Wirtschaft
Jeroen Dijsselbloem.
Jeroen Dijsselbloem.(Foto: picture alliance / dpa)

Dijsselbloem folgt Juncker: Niederländer führt Eurogruppe

Die Suche nach einem Nachfolger für EU-Veteran Juncker an der Spitze der Eurogruppe ist offenbar beendet. Der niederländische Finanzminister setzt sich wohl durch – Frankreich hat damit das Nachsehen.

Der niederländische Finanzminister Jeroen Dijsselbloem wird neuer Chef der Eurogruppe. Eine entsprechende informelle Absprache hätten die Staats- und Regierungschefs des Euroraums am Rande des EU-Gipfels vergangene Woche in Brüssel getroffen, schreibt die "Frankfurter Allgemeine Zeitung". Eine formelle Entscheidung zur Nachfolge von Jean-Claude Juncker wollten die 17 Euro-Finanzminister im Januar fällen.

Die Bundesregierung hielt sich bedeckt. Regierungssprecher Steffen Seibert sagte in Berlin, das Thema werde zum gegebenen Zeitpunkt unter den Finanzministern entschieden Jean-Claude Juncker, der gegenwärtige Amtsinhaber, will den Posten im nächsten Jahr abgeben. Juncker, der auch Premierminister von Luxemburg ist, hat die Eurogruppe seit 2005 geleitet.

Niederlande mit Bestnote

Der 46-jährige Dijsselbloem ist Sozialdemokrat und hat das niederländische Finanzministerium erst Anfang November übernommen. Seine Nominierung als Nachfolger Junckers hatte sich in den vergangenen Wochen abgezeichnet. "Ich habe gehört, dass sein Name erwähnt wird", sagte der finnische Ministerpräsident Jyrki Katainen vergangenen Donnerstag. "Das ist ein guter Mann, ich habe nichts gegen ihn einzuwenden." Dijsselbloem stehe für ähnliche Ideen, wie sie auch von den skandinavischen Ländern vertreten würden.

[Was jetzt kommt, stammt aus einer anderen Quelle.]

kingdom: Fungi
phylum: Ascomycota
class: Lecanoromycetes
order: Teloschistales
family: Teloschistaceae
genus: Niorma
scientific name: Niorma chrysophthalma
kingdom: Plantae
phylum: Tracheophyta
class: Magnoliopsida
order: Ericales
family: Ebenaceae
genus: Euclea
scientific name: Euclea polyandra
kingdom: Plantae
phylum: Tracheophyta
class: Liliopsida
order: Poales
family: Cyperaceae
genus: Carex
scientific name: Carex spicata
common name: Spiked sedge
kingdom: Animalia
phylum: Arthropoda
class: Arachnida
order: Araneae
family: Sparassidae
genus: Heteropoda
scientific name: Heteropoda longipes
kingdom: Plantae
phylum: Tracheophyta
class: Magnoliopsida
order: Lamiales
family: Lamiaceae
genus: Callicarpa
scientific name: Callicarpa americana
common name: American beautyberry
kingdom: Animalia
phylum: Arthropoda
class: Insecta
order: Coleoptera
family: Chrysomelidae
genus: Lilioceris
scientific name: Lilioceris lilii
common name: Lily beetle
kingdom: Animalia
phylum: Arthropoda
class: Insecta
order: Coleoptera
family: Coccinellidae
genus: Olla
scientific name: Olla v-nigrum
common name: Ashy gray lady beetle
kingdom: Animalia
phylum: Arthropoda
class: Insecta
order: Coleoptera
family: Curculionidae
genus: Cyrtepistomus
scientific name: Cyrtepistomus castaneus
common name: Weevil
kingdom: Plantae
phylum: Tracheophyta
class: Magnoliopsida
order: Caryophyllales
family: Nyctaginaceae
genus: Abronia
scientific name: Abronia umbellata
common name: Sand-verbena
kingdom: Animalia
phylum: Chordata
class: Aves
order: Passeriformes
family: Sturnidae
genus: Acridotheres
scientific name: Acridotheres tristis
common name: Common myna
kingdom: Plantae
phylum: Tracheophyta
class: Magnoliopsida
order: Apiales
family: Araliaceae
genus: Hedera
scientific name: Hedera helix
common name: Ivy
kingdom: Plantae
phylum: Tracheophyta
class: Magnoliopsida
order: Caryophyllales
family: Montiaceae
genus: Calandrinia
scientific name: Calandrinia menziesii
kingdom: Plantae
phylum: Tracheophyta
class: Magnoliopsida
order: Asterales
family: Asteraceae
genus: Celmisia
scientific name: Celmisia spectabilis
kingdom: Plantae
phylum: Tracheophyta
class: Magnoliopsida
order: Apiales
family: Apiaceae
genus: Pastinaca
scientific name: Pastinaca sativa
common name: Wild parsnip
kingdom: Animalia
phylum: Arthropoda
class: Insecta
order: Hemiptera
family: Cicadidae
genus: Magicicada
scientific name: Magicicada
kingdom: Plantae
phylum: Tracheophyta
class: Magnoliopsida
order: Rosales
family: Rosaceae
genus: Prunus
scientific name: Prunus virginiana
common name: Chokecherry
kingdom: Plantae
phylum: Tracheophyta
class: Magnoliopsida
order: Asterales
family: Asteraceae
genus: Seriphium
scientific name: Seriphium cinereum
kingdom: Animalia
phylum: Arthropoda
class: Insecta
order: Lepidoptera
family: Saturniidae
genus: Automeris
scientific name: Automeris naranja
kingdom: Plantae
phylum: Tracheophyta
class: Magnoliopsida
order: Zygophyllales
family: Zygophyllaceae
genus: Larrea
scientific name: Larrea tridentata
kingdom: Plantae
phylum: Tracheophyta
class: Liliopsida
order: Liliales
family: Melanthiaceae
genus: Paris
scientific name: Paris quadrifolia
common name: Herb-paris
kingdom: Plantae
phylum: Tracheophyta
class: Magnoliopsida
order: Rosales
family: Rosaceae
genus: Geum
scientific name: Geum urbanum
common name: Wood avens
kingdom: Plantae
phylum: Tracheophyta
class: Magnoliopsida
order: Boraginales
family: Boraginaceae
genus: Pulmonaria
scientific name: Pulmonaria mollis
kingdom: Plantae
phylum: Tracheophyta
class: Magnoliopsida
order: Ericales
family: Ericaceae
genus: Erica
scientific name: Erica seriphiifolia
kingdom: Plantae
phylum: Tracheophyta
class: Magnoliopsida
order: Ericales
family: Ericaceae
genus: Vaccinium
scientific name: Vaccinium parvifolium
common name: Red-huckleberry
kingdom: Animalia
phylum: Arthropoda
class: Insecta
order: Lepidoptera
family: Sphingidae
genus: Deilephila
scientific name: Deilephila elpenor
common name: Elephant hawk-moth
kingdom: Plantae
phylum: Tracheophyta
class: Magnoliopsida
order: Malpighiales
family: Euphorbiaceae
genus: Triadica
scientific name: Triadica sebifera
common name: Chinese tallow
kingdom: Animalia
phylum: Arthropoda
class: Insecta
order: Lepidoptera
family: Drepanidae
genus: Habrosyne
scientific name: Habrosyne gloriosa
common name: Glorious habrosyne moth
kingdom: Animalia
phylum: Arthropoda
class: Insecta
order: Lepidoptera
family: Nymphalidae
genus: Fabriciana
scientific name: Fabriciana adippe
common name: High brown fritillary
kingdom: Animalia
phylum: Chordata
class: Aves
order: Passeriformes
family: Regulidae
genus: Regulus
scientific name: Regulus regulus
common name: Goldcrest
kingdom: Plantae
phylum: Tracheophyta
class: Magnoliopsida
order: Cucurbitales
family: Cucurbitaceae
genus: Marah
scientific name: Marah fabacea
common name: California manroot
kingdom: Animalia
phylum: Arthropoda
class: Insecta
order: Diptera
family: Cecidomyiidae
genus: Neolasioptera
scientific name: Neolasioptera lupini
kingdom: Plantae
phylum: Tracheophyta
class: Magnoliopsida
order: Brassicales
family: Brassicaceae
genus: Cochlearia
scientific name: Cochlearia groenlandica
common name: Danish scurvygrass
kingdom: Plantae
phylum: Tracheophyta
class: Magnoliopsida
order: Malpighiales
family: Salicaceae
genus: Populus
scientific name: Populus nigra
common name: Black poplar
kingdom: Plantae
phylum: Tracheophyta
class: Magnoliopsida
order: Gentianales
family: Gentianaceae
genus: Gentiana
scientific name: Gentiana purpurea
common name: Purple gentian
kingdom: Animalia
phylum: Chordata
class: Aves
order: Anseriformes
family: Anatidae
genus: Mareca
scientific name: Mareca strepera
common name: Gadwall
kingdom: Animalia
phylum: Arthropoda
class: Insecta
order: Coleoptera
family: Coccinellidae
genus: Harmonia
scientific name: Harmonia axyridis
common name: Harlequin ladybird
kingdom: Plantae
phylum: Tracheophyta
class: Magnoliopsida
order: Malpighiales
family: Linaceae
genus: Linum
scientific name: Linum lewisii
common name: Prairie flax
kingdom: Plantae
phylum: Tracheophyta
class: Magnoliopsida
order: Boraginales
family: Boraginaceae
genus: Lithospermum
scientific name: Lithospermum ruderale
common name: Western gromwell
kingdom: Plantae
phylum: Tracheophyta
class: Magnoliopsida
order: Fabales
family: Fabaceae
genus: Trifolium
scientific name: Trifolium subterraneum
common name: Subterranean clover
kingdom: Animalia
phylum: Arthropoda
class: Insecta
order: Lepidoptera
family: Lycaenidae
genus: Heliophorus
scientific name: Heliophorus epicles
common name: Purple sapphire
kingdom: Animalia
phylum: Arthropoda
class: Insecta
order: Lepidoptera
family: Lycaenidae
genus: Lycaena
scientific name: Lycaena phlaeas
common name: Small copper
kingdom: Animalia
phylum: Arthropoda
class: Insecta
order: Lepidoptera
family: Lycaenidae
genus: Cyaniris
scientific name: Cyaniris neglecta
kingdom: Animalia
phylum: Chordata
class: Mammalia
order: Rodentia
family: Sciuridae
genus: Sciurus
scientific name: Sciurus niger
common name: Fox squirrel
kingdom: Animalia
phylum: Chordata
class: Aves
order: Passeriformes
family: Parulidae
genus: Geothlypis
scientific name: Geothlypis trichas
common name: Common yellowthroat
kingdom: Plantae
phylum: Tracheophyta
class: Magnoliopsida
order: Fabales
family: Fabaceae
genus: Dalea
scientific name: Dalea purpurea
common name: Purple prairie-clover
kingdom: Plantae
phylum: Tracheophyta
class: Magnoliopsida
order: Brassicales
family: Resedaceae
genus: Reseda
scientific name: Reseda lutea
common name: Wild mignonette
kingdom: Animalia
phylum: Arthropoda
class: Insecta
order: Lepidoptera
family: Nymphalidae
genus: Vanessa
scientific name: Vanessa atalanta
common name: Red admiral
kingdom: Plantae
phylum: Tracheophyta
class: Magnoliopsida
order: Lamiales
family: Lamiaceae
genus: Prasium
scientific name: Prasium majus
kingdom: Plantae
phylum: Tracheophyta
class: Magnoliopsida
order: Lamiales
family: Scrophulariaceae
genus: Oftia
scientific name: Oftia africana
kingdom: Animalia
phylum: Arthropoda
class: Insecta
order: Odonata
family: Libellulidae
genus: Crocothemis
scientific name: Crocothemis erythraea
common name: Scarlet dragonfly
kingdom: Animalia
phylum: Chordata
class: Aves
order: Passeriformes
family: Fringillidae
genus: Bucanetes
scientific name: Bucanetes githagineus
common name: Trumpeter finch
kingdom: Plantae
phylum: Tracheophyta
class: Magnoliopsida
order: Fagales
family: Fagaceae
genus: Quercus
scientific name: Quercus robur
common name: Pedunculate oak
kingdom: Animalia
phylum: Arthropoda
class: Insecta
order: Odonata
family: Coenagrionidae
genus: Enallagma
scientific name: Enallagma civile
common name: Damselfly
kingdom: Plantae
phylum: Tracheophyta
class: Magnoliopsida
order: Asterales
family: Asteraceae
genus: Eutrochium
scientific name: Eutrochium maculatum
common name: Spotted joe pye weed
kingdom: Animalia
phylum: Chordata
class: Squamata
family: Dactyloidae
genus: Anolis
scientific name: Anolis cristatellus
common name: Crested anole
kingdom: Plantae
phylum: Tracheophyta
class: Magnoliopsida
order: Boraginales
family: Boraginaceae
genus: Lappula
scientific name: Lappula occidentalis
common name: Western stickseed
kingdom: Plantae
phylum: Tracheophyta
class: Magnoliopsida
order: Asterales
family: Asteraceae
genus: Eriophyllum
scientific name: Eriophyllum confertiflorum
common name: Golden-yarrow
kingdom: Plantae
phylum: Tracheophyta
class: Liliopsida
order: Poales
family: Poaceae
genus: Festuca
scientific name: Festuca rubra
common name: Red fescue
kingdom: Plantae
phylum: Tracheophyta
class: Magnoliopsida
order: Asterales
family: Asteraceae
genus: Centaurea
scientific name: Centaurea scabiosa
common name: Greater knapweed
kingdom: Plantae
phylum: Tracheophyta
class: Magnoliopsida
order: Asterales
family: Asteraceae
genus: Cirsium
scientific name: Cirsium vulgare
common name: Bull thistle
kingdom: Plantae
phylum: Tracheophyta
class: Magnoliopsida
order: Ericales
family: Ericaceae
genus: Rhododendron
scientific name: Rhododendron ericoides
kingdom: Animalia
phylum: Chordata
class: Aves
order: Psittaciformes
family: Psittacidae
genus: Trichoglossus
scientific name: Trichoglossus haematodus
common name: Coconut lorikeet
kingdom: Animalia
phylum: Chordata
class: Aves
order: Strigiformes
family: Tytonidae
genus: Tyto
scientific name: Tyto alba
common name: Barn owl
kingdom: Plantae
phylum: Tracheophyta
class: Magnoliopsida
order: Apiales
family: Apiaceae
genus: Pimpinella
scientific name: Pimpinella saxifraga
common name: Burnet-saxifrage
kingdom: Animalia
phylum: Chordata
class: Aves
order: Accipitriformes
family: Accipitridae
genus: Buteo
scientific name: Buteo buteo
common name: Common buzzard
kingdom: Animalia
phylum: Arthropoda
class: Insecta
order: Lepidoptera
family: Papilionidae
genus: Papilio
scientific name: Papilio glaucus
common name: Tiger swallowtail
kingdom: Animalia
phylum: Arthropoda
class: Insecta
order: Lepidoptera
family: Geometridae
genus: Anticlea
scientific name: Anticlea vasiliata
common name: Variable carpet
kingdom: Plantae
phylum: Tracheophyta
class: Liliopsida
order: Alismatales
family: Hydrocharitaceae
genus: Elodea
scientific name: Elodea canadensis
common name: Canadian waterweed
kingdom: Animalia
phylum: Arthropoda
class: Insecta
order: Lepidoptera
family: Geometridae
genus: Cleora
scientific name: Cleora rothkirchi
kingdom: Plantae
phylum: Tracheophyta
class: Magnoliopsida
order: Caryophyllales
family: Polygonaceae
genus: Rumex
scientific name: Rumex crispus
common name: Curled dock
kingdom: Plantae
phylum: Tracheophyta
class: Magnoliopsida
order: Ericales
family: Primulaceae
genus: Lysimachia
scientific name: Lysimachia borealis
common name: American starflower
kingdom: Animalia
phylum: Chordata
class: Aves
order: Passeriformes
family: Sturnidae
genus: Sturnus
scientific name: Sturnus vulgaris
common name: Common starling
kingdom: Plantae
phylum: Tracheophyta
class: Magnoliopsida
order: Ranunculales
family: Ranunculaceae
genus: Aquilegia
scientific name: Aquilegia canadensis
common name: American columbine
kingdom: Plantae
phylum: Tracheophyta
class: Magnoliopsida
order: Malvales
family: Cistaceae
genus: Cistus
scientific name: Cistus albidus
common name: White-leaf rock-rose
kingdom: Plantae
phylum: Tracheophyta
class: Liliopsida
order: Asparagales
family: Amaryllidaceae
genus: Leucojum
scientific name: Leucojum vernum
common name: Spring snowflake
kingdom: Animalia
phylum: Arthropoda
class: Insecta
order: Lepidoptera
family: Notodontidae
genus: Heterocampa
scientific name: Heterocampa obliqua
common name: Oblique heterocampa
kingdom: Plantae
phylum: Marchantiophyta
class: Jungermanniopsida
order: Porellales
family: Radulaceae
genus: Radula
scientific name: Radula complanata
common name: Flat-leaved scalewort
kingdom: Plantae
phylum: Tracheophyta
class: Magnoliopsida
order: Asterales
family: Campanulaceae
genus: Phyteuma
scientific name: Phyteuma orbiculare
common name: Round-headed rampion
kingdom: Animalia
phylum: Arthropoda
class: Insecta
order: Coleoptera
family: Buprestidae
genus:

Katainen fügte hinzu, dass die Frage der Juncker-Nachfolge vor allem zwischen Berlin und Paris geklärt werden müsse. Beide Länder müssten mit der Personalie einverstanden sein. Nach Einschätzung eines europäischen Diplomaten ist die Bundesregierung dagegen, dass ein Vertreter eines großen EU-Landes an der Spitze der Eurogruppe steht. Daher sei Berlin nicht davon überzeugt, dass der französische Finanzminister Pierre Moscovici das Amt übernehme. Moscovici hatte bereits sein Interesse an dem Posten signalisiert.

Dijsselbloem hatte laut Diplomaten gute Karten, weil er aus einem Land mit der Einsernote AAA bei den Ratingagenturen kommt. Außer den Niederlanden sind in der Eurozone nur noch Deutschland, Luxemburg und Finnland im Bestenclub.